> _Short exercise_:
Please render the records as a numbered list, covering the stretch from the start of the records through the line that contains "v(-7.34, -124.19) *", both ends included, and leaving out blank lines.

> _Information shown_:
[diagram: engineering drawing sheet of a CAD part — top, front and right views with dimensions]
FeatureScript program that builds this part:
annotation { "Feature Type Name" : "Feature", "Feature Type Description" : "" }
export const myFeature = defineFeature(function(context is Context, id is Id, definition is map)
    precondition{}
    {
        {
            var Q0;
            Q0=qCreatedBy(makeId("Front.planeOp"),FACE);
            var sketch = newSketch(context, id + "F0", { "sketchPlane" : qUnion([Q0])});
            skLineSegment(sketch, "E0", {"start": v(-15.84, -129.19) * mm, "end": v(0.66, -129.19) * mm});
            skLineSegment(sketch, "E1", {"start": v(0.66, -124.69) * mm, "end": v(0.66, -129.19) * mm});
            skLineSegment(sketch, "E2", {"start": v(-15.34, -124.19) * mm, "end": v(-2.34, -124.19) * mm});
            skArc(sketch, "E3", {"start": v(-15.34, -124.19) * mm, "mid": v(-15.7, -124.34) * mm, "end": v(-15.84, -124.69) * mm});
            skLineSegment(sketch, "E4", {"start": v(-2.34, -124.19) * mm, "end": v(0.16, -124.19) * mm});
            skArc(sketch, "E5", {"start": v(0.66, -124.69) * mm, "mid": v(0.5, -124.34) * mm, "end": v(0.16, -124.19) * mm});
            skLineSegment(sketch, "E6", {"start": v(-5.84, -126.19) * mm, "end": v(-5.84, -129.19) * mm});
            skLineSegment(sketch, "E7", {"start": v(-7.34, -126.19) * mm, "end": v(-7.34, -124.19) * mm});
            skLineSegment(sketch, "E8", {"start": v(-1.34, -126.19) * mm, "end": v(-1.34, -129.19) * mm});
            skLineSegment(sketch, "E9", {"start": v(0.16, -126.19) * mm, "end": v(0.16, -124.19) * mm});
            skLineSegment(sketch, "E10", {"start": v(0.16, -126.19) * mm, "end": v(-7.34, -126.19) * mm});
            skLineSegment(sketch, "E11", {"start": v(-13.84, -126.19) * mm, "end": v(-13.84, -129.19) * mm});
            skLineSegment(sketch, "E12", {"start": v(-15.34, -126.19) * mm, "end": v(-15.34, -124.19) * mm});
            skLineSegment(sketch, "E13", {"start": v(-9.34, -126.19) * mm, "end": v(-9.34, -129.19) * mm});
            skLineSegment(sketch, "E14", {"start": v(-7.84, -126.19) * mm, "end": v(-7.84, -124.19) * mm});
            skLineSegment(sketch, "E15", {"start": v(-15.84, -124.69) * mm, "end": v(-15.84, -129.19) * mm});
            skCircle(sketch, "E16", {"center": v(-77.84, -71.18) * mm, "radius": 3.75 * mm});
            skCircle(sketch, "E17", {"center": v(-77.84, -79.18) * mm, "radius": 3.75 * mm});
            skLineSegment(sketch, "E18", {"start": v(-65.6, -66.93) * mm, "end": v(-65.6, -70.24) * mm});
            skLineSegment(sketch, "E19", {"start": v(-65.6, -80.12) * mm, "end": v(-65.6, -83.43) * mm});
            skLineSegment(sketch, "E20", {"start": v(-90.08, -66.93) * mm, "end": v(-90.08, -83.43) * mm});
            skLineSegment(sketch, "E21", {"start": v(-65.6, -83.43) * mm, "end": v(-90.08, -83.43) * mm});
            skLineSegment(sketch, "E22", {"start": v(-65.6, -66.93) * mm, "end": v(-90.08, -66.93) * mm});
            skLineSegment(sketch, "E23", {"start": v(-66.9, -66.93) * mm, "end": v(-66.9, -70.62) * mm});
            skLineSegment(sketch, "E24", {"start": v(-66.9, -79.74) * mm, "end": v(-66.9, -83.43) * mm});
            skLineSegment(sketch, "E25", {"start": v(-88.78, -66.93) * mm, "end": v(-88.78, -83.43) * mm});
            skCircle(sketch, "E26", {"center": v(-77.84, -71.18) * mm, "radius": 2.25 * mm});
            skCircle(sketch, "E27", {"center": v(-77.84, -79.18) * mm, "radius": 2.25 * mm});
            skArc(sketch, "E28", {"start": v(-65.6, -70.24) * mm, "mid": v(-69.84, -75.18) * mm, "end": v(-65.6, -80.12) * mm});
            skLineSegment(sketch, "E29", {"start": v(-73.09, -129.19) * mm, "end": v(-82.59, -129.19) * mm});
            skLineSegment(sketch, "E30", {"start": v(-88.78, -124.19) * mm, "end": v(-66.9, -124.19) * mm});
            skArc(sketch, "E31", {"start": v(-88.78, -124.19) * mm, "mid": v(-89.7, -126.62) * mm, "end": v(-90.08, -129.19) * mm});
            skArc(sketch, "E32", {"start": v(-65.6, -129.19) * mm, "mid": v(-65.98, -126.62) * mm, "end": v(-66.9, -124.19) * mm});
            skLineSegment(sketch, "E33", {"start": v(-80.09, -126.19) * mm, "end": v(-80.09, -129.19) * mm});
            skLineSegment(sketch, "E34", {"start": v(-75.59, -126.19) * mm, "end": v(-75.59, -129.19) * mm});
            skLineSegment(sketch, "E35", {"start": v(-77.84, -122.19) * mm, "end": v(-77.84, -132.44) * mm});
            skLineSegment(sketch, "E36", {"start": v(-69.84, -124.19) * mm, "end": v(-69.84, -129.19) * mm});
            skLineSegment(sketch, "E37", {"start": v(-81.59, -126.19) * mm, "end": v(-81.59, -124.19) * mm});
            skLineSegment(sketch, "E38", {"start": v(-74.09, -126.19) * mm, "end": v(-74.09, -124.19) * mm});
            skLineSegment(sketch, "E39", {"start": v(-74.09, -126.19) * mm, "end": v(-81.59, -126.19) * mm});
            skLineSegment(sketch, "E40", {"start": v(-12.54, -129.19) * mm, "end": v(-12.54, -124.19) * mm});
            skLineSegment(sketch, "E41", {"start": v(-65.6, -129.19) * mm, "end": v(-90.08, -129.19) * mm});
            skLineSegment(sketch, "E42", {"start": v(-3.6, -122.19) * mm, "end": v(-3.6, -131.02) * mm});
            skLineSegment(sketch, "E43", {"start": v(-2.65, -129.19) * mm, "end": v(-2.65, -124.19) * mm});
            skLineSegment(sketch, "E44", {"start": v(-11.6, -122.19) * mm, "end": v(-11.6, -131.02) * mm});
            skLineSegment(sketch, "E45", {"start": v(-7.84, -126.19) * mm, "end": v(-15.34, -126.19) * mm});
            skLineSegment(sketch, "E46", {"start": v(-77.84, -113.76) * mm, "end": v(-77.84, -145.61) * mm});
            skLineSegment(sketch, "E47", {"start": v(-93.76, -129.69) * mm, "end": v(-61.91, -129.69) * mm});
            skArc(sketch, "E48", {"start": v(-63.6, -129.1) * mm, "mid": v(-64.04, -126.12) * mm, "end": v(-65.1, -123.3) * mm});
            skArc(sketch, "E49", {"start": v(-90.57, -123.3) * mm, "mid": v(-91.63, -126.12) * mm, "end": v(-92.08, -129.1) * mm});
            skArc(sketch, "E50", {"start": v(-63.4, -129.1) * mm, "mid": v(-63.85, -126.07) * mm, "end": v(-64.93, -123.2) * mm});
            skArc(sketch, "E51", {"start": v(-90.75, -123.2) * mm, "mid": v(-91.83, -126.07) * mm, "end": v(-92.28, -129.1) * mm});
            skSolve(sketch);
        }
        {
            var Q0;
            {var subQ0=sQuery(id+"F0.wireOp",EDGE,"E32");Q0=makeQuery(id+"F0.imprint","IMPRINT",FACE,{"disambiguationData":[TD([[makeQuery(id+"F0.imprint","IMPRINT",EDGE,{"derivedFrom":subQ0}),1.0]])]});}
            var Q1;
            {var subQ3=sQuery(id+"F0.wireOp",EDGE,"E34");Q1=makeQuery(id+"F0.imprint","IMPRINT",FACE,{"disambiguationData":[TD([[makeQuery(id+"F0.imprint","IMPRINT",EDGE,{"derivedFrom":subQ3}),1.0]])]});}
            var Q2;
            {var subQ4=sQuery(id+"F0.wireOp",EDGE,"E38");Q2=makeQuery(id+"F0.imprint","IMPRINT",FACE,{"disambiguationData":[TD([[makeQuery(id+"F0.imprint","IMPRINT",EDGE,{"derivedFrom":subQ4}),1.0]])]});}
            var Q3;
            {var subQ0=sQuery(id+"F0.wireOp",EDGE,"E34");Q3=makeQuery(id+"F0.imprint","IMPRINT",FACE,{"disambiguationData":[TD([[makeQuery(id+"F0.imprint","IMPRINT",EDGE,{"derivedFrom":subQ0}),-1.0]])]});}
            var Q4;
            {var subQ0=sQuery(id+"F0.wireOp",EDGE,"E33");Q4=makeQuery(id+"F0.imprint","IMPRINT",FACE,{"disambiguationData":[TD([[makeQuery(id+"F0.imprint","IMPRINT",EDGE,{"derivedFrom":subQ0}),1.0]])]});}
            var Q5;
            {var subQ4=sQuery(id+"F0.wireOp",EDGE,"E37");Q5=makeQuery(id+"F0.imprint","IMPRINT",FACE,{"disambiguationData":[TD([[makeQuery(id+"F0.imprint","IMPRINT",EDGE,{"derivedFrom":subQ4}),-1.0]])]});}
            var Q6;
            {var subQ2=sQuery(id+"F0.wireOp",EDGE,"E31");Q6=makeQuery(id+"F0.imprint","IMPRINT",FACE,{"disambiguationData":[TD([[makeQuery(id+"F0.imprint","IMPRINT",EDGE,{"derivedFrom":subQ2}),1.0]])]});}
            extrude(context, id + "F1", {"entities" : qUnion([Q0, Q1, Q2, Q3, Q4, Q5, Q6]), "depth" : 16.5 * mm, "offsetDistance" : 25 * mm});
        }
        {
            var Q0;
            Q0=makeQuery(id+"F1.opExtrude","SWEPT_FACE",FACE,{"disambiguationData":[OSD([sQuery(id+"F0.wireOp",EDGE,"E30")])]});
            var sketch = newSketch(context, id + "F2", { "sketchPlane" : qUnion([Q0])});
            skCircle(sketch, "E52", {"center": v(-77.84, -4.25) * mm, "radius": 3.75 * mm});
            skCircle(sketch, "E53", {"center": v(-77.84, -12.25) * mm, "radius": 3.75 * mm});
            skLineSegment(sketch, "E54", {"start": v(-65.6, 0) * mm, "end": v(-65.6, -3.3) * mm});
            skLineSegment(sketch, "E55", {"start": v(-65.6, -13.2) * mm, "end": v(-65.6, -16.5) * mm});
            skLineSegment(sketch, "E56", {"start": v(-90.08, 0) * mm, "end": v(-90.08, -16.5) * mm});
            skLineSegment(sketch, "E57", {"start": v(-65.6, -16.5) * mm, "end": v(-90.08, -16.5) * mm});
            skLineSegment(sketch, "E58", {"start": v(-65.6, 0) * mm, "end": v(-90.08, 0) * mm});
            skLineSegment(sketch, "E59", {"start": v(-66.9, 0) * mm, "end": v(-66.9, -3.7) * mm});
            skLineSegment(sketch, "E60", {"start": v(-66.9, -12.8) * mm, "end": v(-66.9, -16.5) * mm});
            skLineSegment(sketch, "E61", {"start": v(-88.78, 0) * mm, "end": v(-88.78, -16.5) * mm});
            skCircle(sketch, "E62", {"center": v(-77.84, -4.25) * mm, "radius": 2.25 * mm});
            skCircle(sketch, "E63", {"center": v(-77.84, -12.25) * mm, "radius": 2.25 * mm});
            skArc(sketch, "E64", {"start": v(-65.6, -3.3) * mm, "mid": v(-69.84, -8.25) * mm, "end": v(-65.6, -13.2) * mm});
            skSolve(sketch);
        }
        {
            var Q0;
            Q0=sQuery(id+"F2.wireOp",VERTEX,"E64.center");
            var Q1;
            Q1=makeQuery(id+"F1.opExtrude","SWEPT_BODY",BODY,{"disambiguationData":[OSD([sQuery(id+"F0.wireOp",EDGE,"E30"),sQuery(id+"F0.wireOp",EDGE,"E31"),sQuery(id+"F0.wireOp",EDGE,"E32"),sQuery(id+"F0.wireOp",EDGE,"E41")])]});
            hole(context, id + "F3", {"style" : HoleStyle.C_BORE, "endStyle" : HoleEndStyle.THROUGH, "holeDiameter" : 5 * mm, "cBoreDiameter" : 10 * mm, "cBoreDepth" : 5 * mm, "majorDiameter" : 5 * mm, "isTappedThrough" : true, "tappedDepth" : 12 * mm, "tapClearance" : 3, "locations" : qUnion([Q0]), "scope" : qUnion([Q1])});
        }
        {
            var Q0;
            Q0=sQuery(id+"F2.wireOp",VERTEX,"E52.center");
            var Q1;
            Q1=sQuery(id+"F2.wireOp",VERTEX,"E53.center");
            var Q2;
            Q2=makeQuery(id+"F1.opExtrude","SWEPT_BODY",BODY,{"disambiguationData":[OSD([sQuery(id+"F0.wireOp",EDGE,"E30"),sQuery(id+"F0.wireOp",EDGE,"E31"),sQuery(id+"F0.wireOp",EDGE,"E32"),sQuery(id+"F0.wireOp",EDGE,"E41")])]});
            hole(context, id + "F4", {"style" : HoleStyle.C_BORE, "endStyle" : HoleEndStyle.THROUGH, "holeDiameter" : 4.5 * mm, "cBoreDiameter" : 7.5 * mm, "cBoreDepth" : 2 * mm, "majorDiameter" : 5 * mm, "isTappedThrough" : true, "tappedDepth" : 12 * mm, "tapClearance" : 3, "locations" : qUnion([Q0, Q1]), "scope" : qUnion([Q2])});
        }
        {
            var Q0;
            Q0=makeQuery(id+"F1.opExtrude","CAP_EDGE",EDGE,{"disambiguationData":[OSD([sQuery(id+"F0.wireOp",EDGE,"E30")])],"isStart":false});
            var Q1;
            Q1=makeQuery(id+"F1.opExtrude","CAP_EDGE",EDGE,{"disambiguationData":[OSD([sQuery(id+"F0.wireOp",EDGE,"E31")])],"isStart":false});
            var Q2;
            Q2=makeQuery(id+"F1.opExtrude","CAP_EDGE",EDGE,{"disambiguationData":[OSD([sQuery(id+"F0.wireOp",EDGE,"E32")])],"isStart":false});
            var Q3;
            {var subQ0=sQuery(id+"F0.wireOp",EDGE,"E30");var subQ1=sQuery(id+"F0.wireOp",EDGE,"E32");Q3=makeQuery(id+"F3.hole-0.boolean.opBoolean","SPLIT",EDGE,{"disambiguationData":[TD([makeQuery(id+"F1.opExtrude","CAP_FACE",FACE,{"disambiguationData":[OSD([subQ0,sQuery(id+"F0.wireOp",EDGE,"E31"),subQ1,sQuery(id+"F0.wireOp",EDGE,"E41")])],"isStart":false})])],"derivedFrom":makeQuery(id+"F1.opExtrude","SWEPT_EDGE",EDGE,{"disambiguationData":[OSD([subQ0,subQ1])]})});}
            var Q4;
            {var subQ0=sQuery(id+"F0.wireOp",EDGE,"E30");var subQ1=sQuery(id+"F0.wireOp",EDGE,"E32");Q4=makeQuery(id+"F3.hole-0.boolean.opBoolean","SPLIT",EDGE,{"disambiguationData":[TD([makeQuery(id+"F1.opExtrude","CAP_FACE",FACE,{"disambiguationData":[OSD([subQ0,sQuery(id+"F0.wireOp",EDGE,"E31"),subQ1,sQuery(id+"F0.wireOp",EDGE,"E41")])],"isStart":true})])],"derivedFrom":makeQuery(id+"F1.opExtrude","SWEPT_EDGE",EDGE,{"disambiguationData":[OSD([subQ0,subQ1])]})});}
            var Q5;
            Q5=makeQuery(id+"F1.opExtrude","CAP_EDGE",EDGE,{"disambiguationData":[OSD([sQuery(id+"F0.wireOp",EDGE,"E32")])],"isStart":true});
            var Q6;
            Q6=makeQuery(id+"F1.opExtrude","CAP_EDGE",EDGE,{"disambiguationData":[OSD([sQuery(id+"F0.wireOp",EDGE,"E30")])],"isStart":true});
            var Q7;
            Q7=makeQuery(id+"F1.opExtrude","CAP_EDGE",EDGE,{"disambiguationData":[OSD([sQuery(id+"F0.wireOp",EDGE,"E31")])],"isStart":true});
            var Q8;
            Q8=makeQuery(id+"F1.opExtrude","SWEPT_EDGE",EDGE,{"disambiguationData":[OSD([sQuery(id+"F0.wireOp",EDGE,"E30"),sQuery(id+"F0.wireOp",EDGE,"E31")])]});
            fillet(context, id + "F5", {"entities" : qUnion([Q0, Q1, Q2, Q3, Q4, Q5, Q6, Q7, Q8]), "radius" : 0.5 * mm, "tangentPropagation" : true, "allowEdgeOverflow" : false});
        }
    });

> _Solution for this problem_:
1. [diagram: engineering drawing sheet of a CAD part — top, front and right views with dimensions]
2. FeatureScript program that builds this part:
3. annotation { "Feature Type Name" : "Feature", "Feature Type Description" : "" }
4. export const myFeature = defineFeature(function(context is Context, id is Id, definition is map)
5.     precondition{}
6.     {
7.         {
8.             var Q0;
9.             Q0=qCreatedBy(makeId("Front.planeOp"),FACE);
10.             var sketch = newSketch(context, id + "F0", { "sketchPlane" : qUnion([Q0])});
11.             skLineSegment(sketch, "E0", {"start": v(-15.84, -129.19) * mm, "end": v(0.66, -129.19) * mm});
12.             skLineSegment(sketch, "E1", {"start": v(0.66, -124.69) * mm, "end": v(0.66, -129.19) * mm});
13.             skLineSegment(sketch, "E2", {"start": v(-15.34, -124.19) * mm, "end": v(-2.34, -124.19) * mm});
14.             skArc(sketch, "E3", {"start": v(-15.34, -124.19) * mm, "mid": v(-15.7, -124.34) * mm, "end": v(-15.84, -124.69) * mm});
15.             skLineSegment(sketch, "E4", {"start": v(-2.34, -124.19) * mm, "end": v(0.16, -124.19) * mm});
16.             skArc(sketch, "E5", {"start": v(0.66, -124.69) * mm, "mid": v(0.5, -124.34) * mm, "end": v(0.16, -124.19) * mm});
17.             skLineSegment(sketch, "E6", {"start": v(-5.84, -126.19) * mm, "end": v(-5.84, -129.19) * mm});
18.             skLineSegment(sketch, "E7", {"start": v(-7.34, -126.19) * mm, "end": v(-7.34, -124.19) * mm});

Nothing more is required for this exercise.